• _TO DO_
Return every record below exactly; leave out the images.

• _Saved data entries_
■ ■ ■ ■
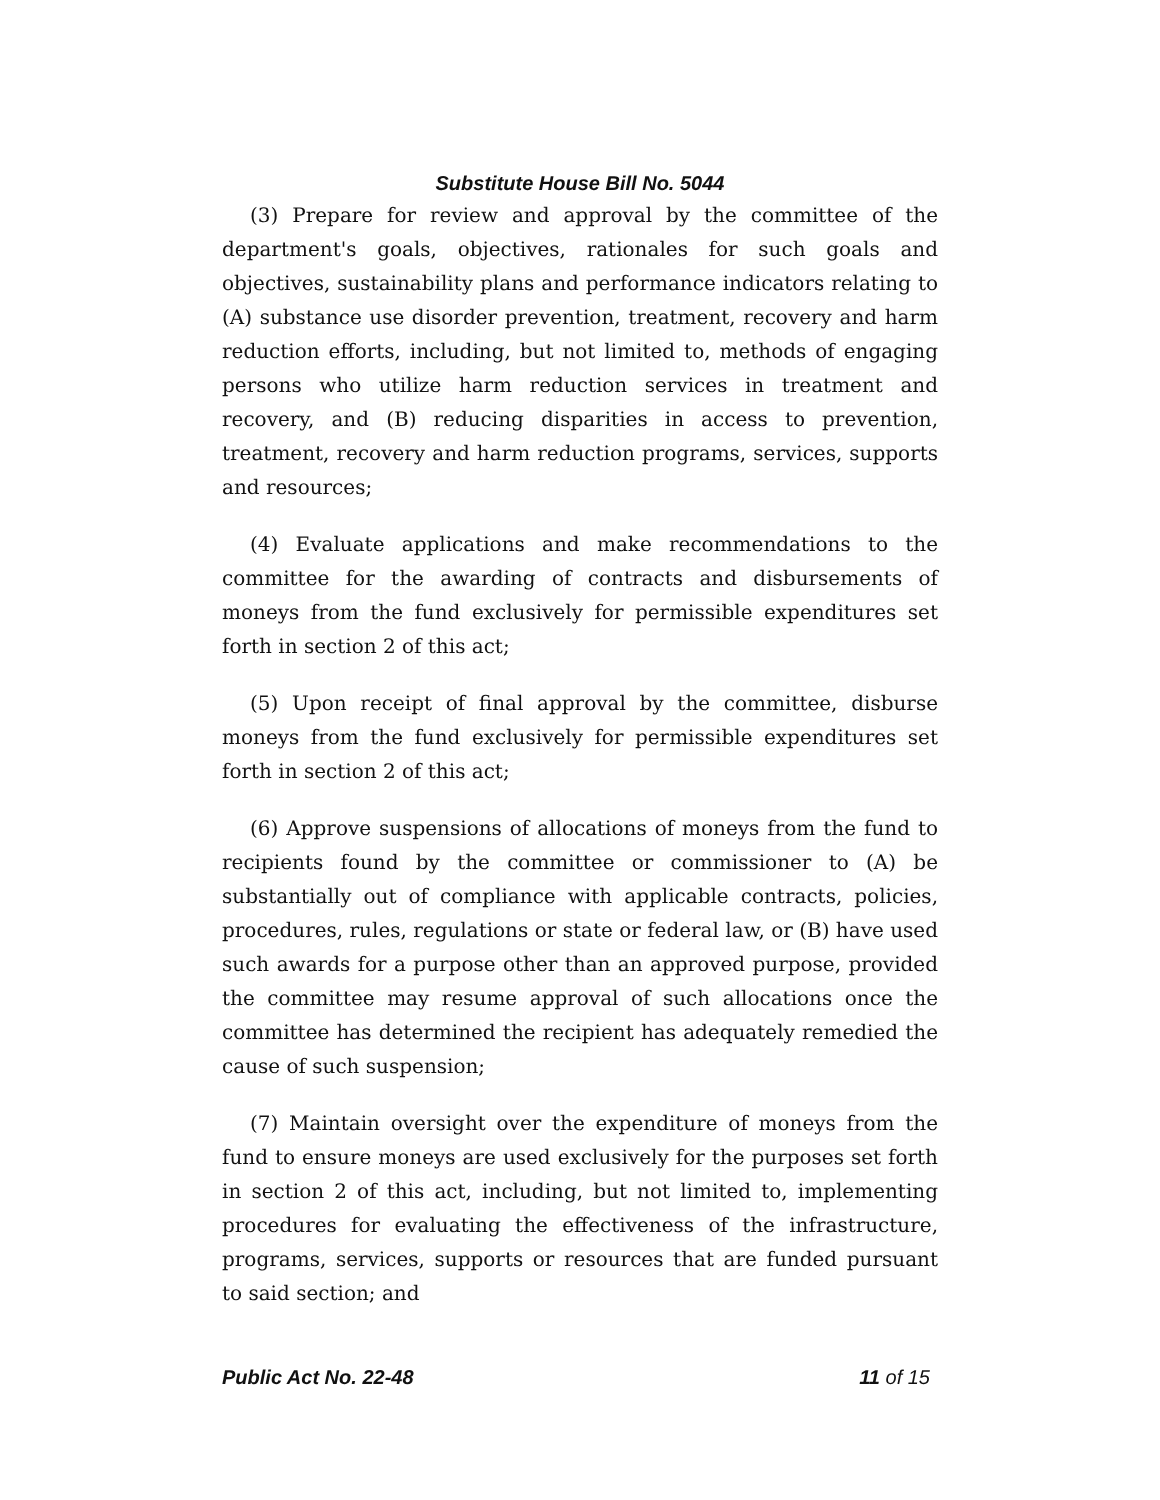Substitute House Bill No. 5044
(3) Prepare for review and approval by the committee of the department's goals, objectives, rationales for such goals and objectives, sustainability plans and performance indicators relating to (A) substance use disorder prevention, treatment, recovery and harm reduction efforts, including, but not limited to, methods of engaging persons who utilize harm reduction services in treatment and recovery, and (B) reducing disparities in access to prevention, treatment, recovery and harm reduction programs, services, supports and resources;
(4) Evaluate applications and make recommendations to the committee for the awarding of contracts and disbursements of moneys from the fund exclusively for permissible expenditures set forth in section 2 of this act;
(5) Upon receipt of final approval by the committee, disburse moneys from the fund exclusively for permissible expenditures set forth in section 2 of this act;
(6) Approve suspensions of allocations of moneys from the fund to recipients found by the committee or commissioner to (A) be substantially out of compliance with applicable contracts, policies, procedures, rules, regulations or state or federal law, or (B) have used such awards for a purpose other than an approved purpose, provided the committee may resume approval of such allocations once the committee has determined the recipient has adequately remedied the cause of such suspension;
(7) Maintain oversight over the expenditure of moneys from the fund to ensure moneys are used exclusively for the purposes set forth in section 2 of this act, including, but not limited to, implementing procedures for evaluating the effectiveness of the infrastructure, programs, services, supports or resources that are funded pursuant to said section; and
Public Act No. 22-48 11 of 15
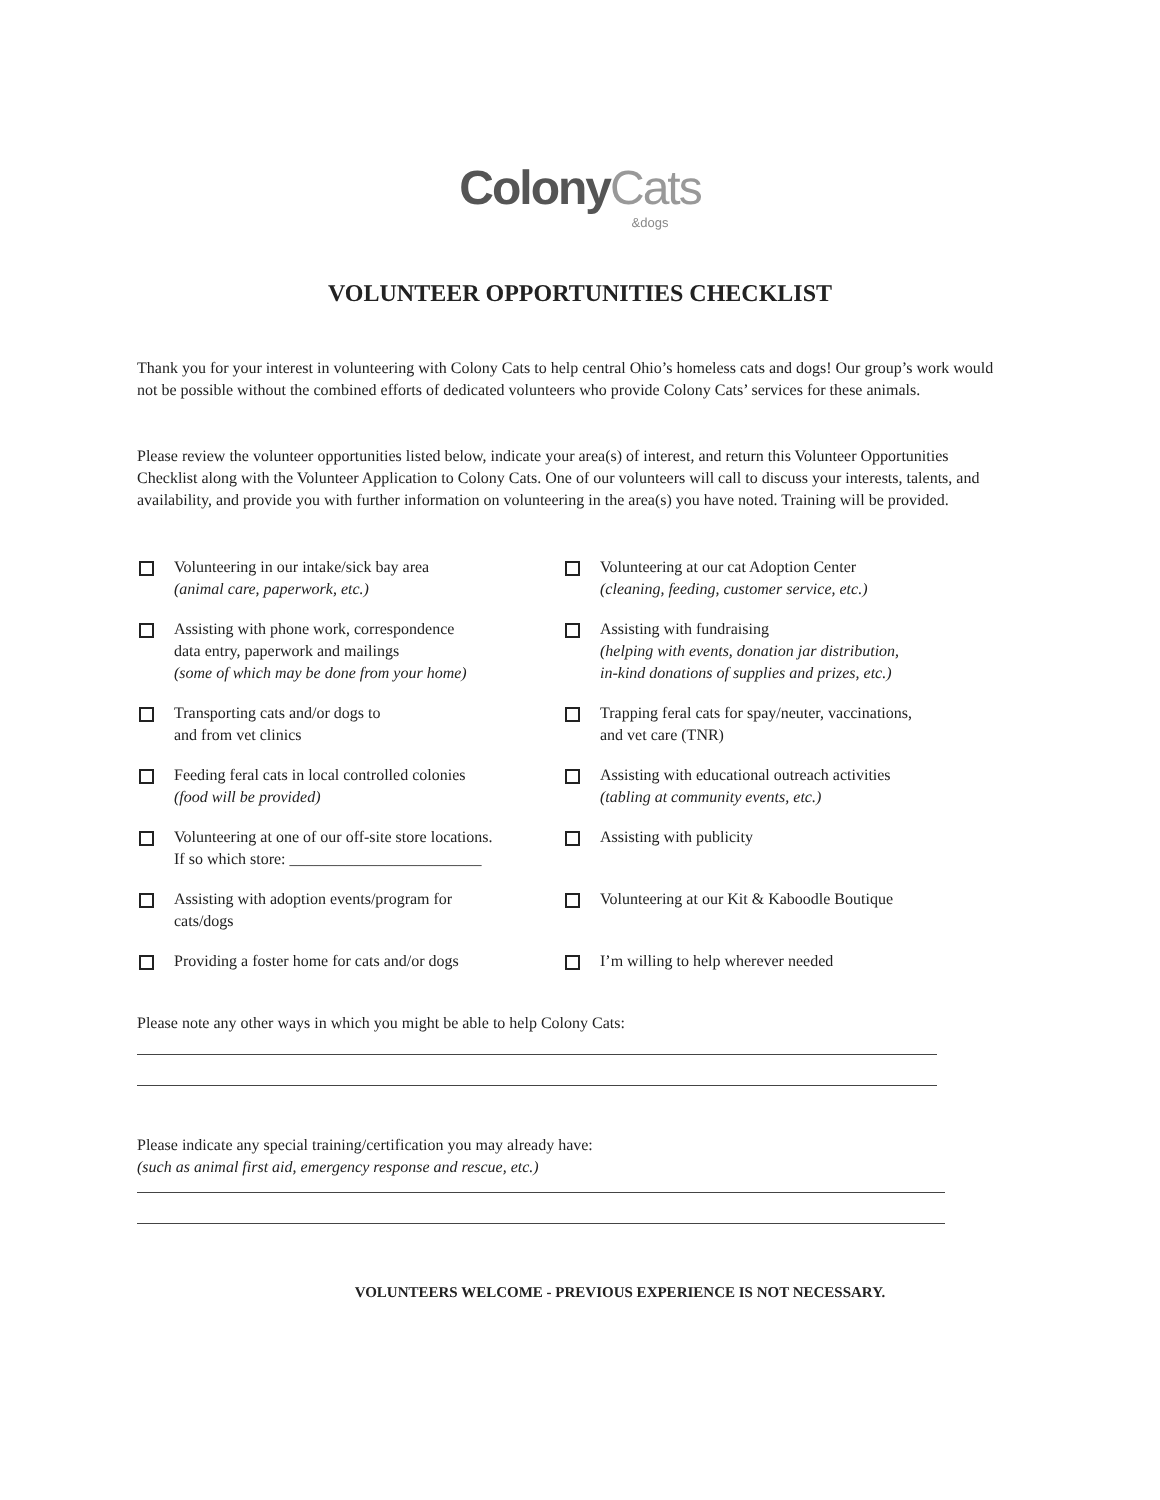ColonyCats
&dogs
VOLUNTEER OPPORTUNITIES CHECKLIST
Thank you for your interest in volunteering with Colony Cats to help central Ohio’s homeless cats and dogs! Our group’s work would not be possible without the combined efforts of dedicated volunteers who provide Colony Cats’ services for these animals.
Please review the volunteer opportunities listed below, indicate your area(s) of interest, and return this Volunteer Opportunities Checklist along with the Volunteer Application to Colony Cats. One of our volunteers will call to discuss your interests, talents, and availability, and provide you with further information on volunteering in the area(s) you have noted. Training will be provided.
Volunteering in our intake/sick bay area
(animal care, paperwork, etc.)
Volunteering at our cat Adoption Center
(cleaning, feeding, customer service, etc.)
Assisting with phone work, correspondence
data entry, paperwork and mailings
(some of which may be done from your home)
Assisting with fundraising
(helping with events, donation jar distribution,
in-kind donations of supplies and prizes, etc.)
Transporting cats and/or dogs to
and from vet clinics
Trapping feral cats for spay/neuter, vaccinations,
and vet care (TNR)
Feeding feral cats in local controlled colonies
(food will be provided)
Assisting with educational outreach activities
(tabling at community events, etc.)
Volunteering at one of our off-site store locations.
If so which store: ________________________
Assisting with publicity
Assisting with adoption events/program for
cats/dogs
Volunteering at our Kit & Kaboodle Boutique
Providing a foster home for cats and/or dogs
I’m willing to help wherever needed
Please note any other ways in which you might be able to help Colony Cats:
Please indicate any special training/certification you may already have:
(such as animal first aid, emergency response and rescue, etc.)
VOLUNTEERS WELCOME - PREVIOUS EXPERIENCE IS NOT NECESSARY.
■ ■ ■ ■
• _ANSWER AREA_
Substitute House Bill No. 5044
(3) Prepare for review and approval by the committee of the department's goals, objectives, rationales for such goals and objectives, sustainability plans and performance indicators relating to (A) substance use disorder prevention, treatment, recovery and harm reduction efforts, including, but not limited to, methods of engaging persons who utilize harm reduction services in treatment and recovery, and (B) reducing disparities in access to prevention, treatment, recovery and harm reduction programs, services, supports and resources;
(4) Evaluate applications and make recommendations to the committee for the awarding of contracts and disbursements of moneys from the fund exclusively for permissible expenditures set forth in section 2 of this act;
(5) Upon receipt of final approval by the committee, disburse moneys from the fund exclusively for permissible expenditures set forth in section 2 of this act;
(6) Approve suspensions of allocations of moneys from the fund to recipients found by the committee or commissioner to (A) be substantially out of compliance with applicable contracts, policies, procedures, rules, regulations or state or federal law, or (B) have used such awards for a purpose other than an approved purpose, provided the committee may resume approval of such allocations once the committee has determined the recipient has adequately remedied the cause of such suspension;
(7) Maintain oversight over the expenditure of moneys from the fund to ensure moneys are used exclusively for the purposes set forth in section 2 of this act, including, but not limited to, implementing procedures for evaluating the effectiveness of the infrastructure, programs, services, supports or resources that are funded pursuant to said section; and
Public Act No. 22-48 11 of 15
ColonyCats
&dogs
VOLUNTEER OPPORTUNITIES CHECKLIST
Thank you for your interest in volunteering with Colony Cats to help central Ohio’s homeless cats and dogs! Our group’s work would not be possible without the combined efforts of dedicated volunteers who provide Colony Cats’ services for these animals.
Please review the volunteer opportunities listed below, indicate your area(s) of interest, and return this Volunteer Opportunities Checklist along with the Volunteer Application to Colony Cats. One of our volunteers will call to discuss your interests, talents, and availability, and provide you with further information on volunteering in the area(s) you have noted. Training will be provided.
Volunteering in our intake/sick bay area
(animal care, paperwork, etc.)
Volunteering at our cat Adoption Center
(cleaning, feeding, customer service, etc.)
Assisting with phone work, correspondence
data entry, paperwork and mailings
(some of which may be done from your home)
Assisting with fundraising
(helping with events, donation jar distribution,
in-kind donations of supplies and prizes, etc.)
Transporting cats and/or dogs to
and from vet clinics
Trapping feral cats for spay/neuter, vaccinations,
and vet care (TNR)
Feeding feral cats in local controlled colonies
(food will be provided)
Assisting with educational outreach activities
(tabling at community events, etc.)
Volunteering at one of our off-site store locations.
If so which store: ________________________
Assisting with publicity
Assisting with adoption events/program for
cats/dogs
Volunteering at our Kit & Kaboodle Boutique
Providing a foster home for cats and/or dogs
I’m willing to help wherever needed
Please note any other ways in which you might be able to help Colony Cats:
Please indicate any special training/certification you may already have:
(such as animal first aid, emergency response and rescue, etc.)
VOLUNTEERS WELCOME - PREVIOUS EXPERIENCE IS NOT NECESSARY.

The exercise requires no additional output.